Top of Record set
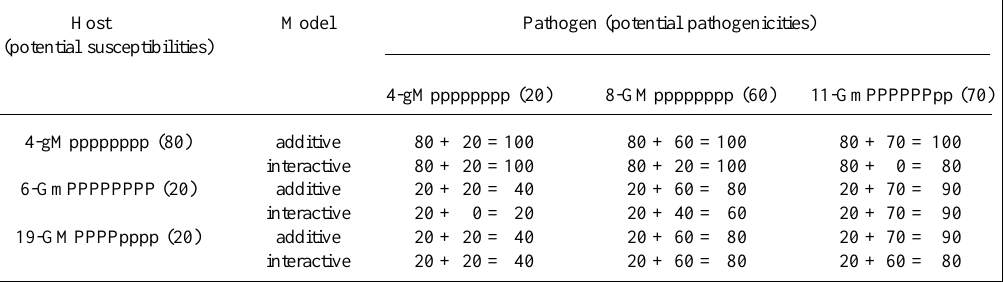
Table II - Disease severity (%) of some host-pathogen interactions according to additive and interactive models.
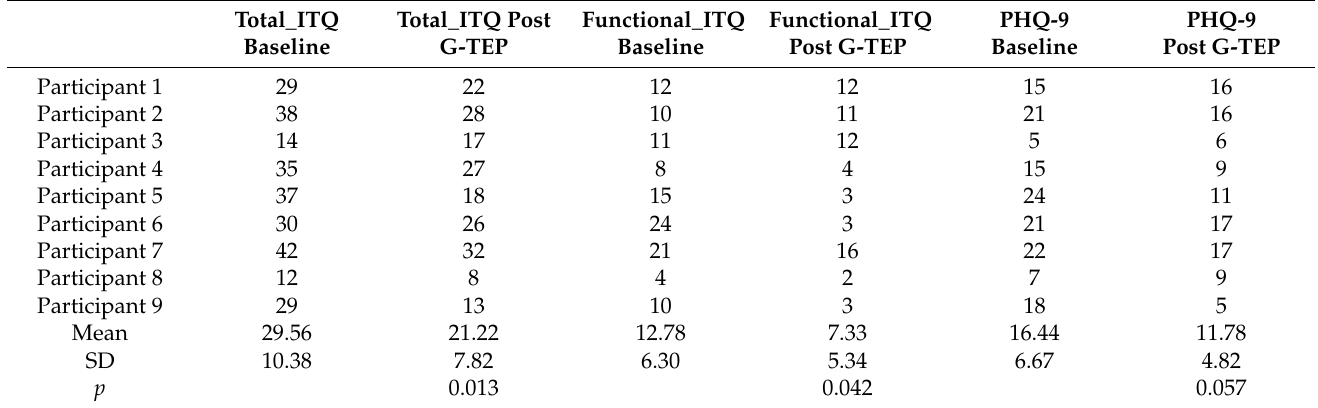
Table 2. Changes in symptoms of post-traumatic stress disorder (PTSD) and depression in participants receiving the 6-session Group Traumatic Event Protocol (G-TEP). p: Wilcoxon signed rank test; SD: standard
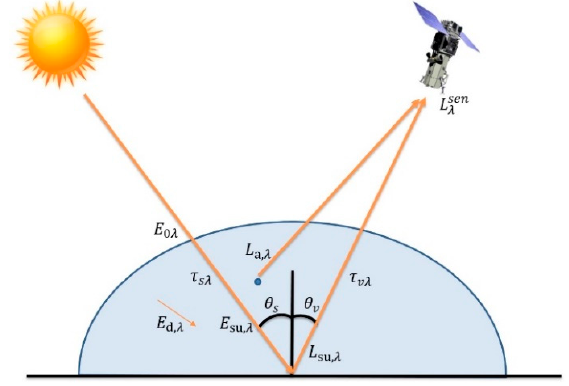
Figure 3. Model of atmospheric influence.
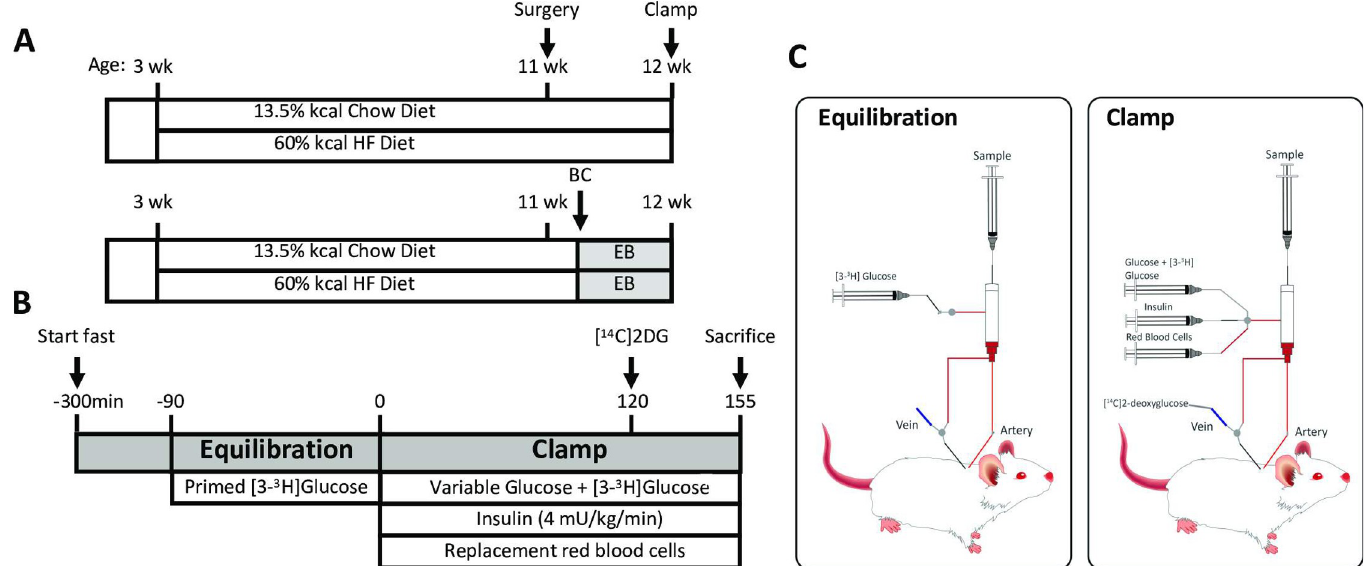
Fig 1. Study design and insulin clamp protocol for the conscious unrestrained mouse. A : All mice were randomized to either chow or HF diet at 3 weeks of age. Studies were performed at 12 weeks of age. BC: body composition; EB: energy balance. B : Insulin clamp protocol. C : Insulin clamp setup. Mice are never handled nor retrained after they are hooked up to the swivel (t = -90min). [ 14 C]2DG: 2[ 14 C]deoxyglucose.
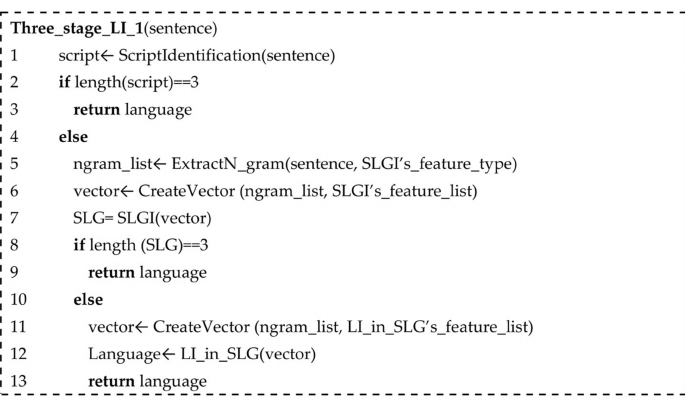
Figure 2. Pseudocode of three-stage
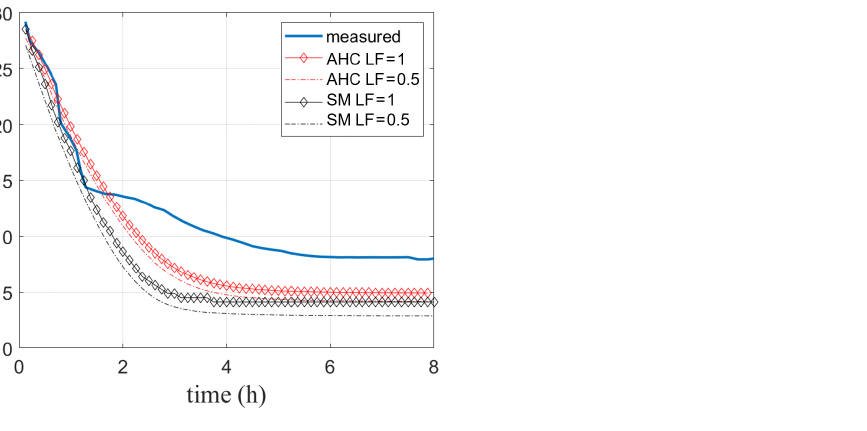
Figure 10. Simulated and visually measured phase front position during melting of RT64HC con- ducted in [4].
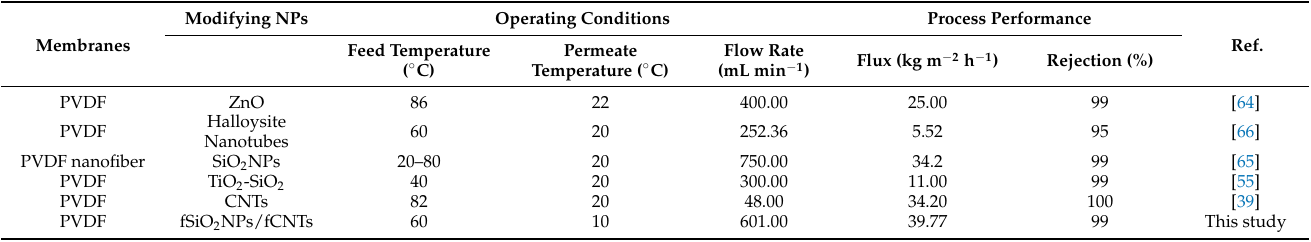
Table 4. Comparison of nanoparticle-modified PVDF membranes for water desalination in DCMD.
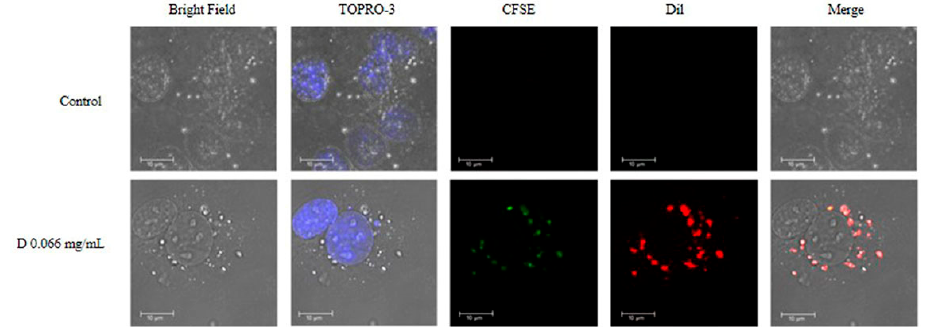
Figure 8. Intracellular localization of DNPs. HMEC-1 cells were seeded on round coverslips placed in 24-well plates at a concentration of 150,000 cells/well and incubated in a complete medium for 24 h. The media was replaced with a 2% FBS medium for 24 h. HMEC-1 cells were treated with 0.066 mg/mL of DNPs (CFSE; green stain, Dil; red stain) for 48 h at 37 °C and 5% CO 2 . The cells were fixed and stained with TO-PRO-3 iodide. The coverslips were then mounted onto slides using glycerol and visualized using confocal microscopy; magnification ×40, and zoom 6. Representative images are presented.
Bottom of Record set
◆ **Work request**: Look through the records and gather every line containing "were".

◆ **Response area**:
Fig 1. Study design and insulin clamp protocol for the conscious unrestrained mouse. A : All mice were randomized to either chow or HF diet at 3 weeks of age. Studies were performed at 12 weeks of age. BC: body composition; EB: energy balance. B : Insulin clamp protocol. C : Insulin clamp setup. Mice are never handled nor retrained after they are hooked up to the swivel (t = -90min). [ 14 C]2DG: 2[ 14 C]deoxyglucose.
Figure 8. Intracellular localization of DNPs. HMEC-1 cells were seeded on round coverslips placed in 24-well plates at a concentration of 150,000 cells/well and incubated in a complete medium for 24 h. The media was replaced with a 2% FBS medium for 24 h. HMEC-1 cells were treated with 0.066 mg/mL of DNPs (CFSE; green stain, Dil; red stain) for 48 h at 37 °C and 5% CO 2 . The cells were fixed and stained with TO-PRO-3 iodide. The coverslips were then mounted onto slides using glycerol and visualized using confocal microscopy; magnification ×40, and zoom 6. Representative images are presented.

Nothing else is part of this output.